Ce qui frappe à relire tout ça grâce à l’index du tome XIX, c’est le côté vieillot de Régnier. Il sent le cimetière dès l’âge de quarante ans. Déjà que le Mercure n’est pas bien jeune mais Régnier…
Régnier est tout à fait un vieux monsieur, tout en gardant sa distinction et tout droit qu’il reste. Je pensais ce soir en le regardant aux sentiments qui peuvent l’animer. Il doit certainement garder une préférence à son œuvre de poète. Il a dû avoir bien des rêveries en composant ce choix de ses poèmes, dans beaucoup desquels il y a tant de sa vie intime. C’est un vrai poète, peut-être un grand poète dont le nom vivra certainement. Il a exprimé de telles rêveries, de telles mélancolies, dans un langage extrêmement harmonieux.
Sa poésie est peu citée par Léautaud, et il faut aller voir du côté du troisième volume de Poètes d’aujourd’hui, après l’excellente notice pour saisir enfin ce fantôme dans son meilleur ; avec par exemple ce poème tiré de La Sandale ailée, que Léautaud classe « parmi les plus beaux », on peut comprendre pourquoi, car leurs deux caractères s’unissent ici mieux que dans la vie où la peur de l’autre fait toujours obstacle.
LA VOIX
Je ne veux de personne auprès de ma tristesse
Ni même ton cher pas et ton visage aimé,
Ni ta main indolente et qui d’un doigt caresse
Le ruban paresseux et le livre fermé.
Laissez-moi. Que ma porte aujourd’hui reste
close ;
N’ouvrez pas ma fenêtre au vent frais du matin ;
Mon cœur est aujourd’hui misérable et morose
Et tout me paraît sombre et tout me semble
vain.
La tristesse me vient de plus loin que moi-
même,
Elle m’est étrangère et ne m’appartient pas,
Et tout homme, qu’il chante ou qu’il rie ou qu’il
aime,
À son heure l’entend qui lui parle tout bas,
Et quelque chose alors se remue et s’éveille,
S’agite, se répand et se lamente en lui,
À cette sourde voix qui lui dit à l’oreille,
Que la fleur de la vie est cendre dans son fruit.
Léautaud vieilli devait aimer cela. Bien après la mort de Régnier. Ça pouvait même le faire pleurer, enfermé à Fontenay-aux-Roses, le soir près de sa bougie à rêvasser. Un de ses repas « à se pendre » traînant, non desservi, sur la table. Cendre dans son fruit…
Retour aux débuts dans la vie littéraire de Léautaud.
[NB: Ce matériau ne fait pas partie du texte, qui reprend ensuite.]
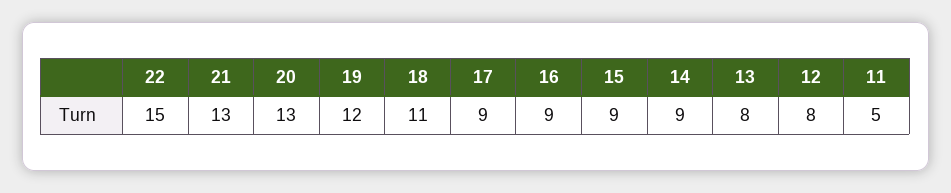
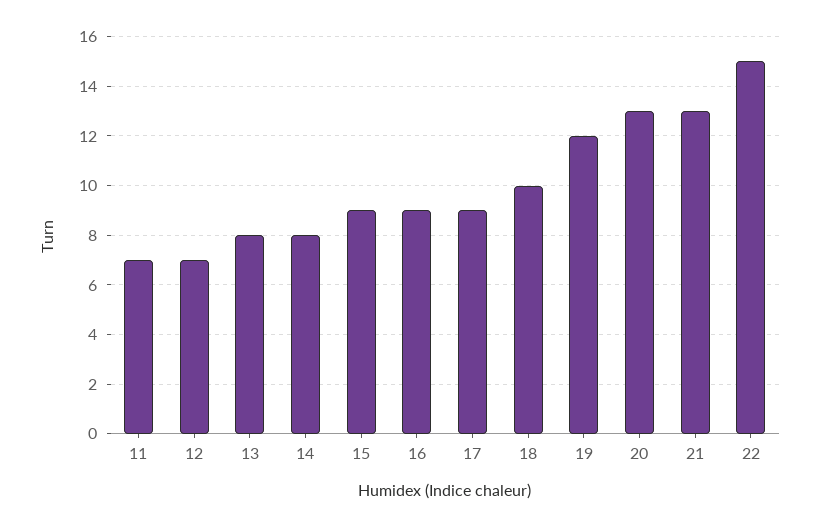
  {
    "22": 15,
    "21": 13,
    "20": 13,
    "19": 12,
-   "18": 11,
+   "18": 10,
    "17": 9,
    "16": 9,
    "15": 9,
-   "14": 9,
+   "14": 8,
    "13": 8,
-   "12": 8,
+   "12": 7,
-   "11": 5
+   "11": 7
  }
Qu’un grand écrivain moderne soit découvert par un homme de l’époque précédente arrive fréquemment. Les oppositions sont des préjugés tardifs, avant existe souvent de la sympathie, une communauté d’esprit, sans aller jusqu’à la fascination. Régnier, rassuré par la partie « Jean de Tinan » du Petit Ami, ne se rend pas forcément compte de la portée du chapitre VI, la rencontre entre Paul et sa mère à Calais. Il faudra Georges Bataille et les romancières contemporaines pour raviver cela. Cet archaïque éclair de modernité, l’inceste. Mais l’inceste ne déplaît pas à Régnier, comme l’ont remarqué ses commentateurs. Qui est ce Régnier qui pousse le manuscrit de Léautaud ? En 1902 c’est un homme jeune (trente-huit ans) déjà célèbre. Il n’a pas encore tout à fait la tête de l’emploi, celle que Bernard Quiriny a mise en couverture de son Monsieur Spleen, mais il est déjà raide, monocle vissé et surtout debout.
Je ne crois pas me tromper en affirmant que Régnier est souvent montré debout dans le Journal littéraire. À la différence de Gourmont toujours assis chez Vallette dans ce fauteuil qui a pris sa forme. Si un peintre avait représenté le comité de lecture, il aurait peint Gourmont assis ventre en avant avec son extraordinaire lupus, son gros derrière et des jambes courtes. Régnier debout, près du buste de Verlaine sur la cheminée. Le monocle vissé comme un phare dans la lumière triste de la rue de Condé. Derrière, Dumur et ses lorgnons, puis le petit Léautaud, lèvres épaisses et cheveux longs, la plume blanche à la main, au fond dans l’entrée près de son casier. C’est la plume qu’on voit, l’homme est dans l’ombre. Vallette, Rachilde, Jarry et Jules Renard… sont posés comme on voudra. Duhamel aussi, on s’en fiche. À part Jarry, c’est Léautaud qui compte. La plume blanche… Il les enterrera tous comme il aime le faire dans son livre. Ce Journal, ce pis-aller qu’il écrira, toile de fond de deux fusées merveilleuses : la rencontre de Calais avec sa mère et la mort de son père dans In memoriam. Deux fulgurances qui le cloueront paralysé à son bureau de la rue de Condé.
Régnier appartient à l’Ancien Régime rouvert après 1870, il y a un charme de cimetière, de brume de novembre, un parfum d’avant la guerre de 1914. Barrès le sent lui aussi, et Huysmans, et d’autres moins fort, comme Renée Vivien. Et après eux Milosz. Mais Régnier, c’est la quintessence, le goût parfait des Médailles d’argile ou de La Sandale ailée. Son apparition de 1902 à la page 45 d’un journal de huit mille pages est pleine de cette grandeur falote. Il faut l’aimer pour le connaître, mais à qui le mesure ce moment paraît d’une grâce émouvante. Voilà que l’homme s’approche de la cheminée dans la vieille lumière de décembre, il est encore du siècle d’avant et le moderne ne sait pas quoi lui dire. Que raconter aux spectres ? Leurs intérêts divergent, Régnier appartient aux miroirs, comme un Narcisse de pierre au bord d’une vieille fontaine, comme la vraie Venise et l’incertain Palazzo Altinengo ai Carmini. On l’évoque mais c’est tout, après il faut qu’il s’efface, que son pas cesse de résonner dans l’escalier, qu’il rejoigne sa tombe, le parc abandonné, le pavillon fermé, le miroir vide.